__Task item__: Locate every line in the material below that has the word "camera". Copy each of those lines.

__Input data__:
⟨

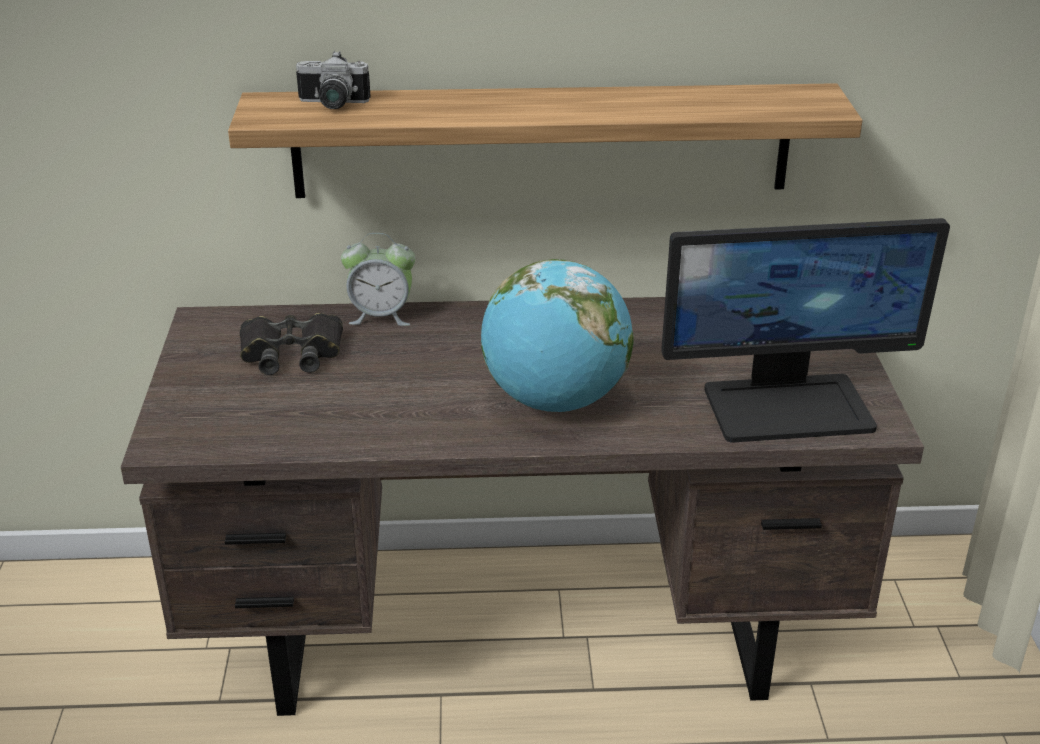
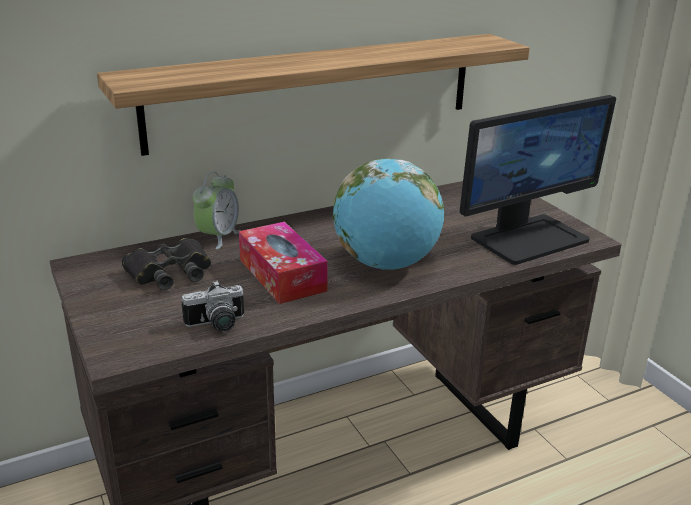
camera: 25 degrees left, 5 degrees down
camera [296,51,371,109] -> camera moved to [181,280,244,332]
alarm clock [341,233,415,326] -> alarm clock turned 45 degrees counterclockwise [193,172,241,249]
none -> tissue box [239,222,328,304]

⟩

__Response to this task__:
camera: 25 degrees left, 5 degrees down
camera [296,51,371,109] -> camera moved to [181,280,244,332]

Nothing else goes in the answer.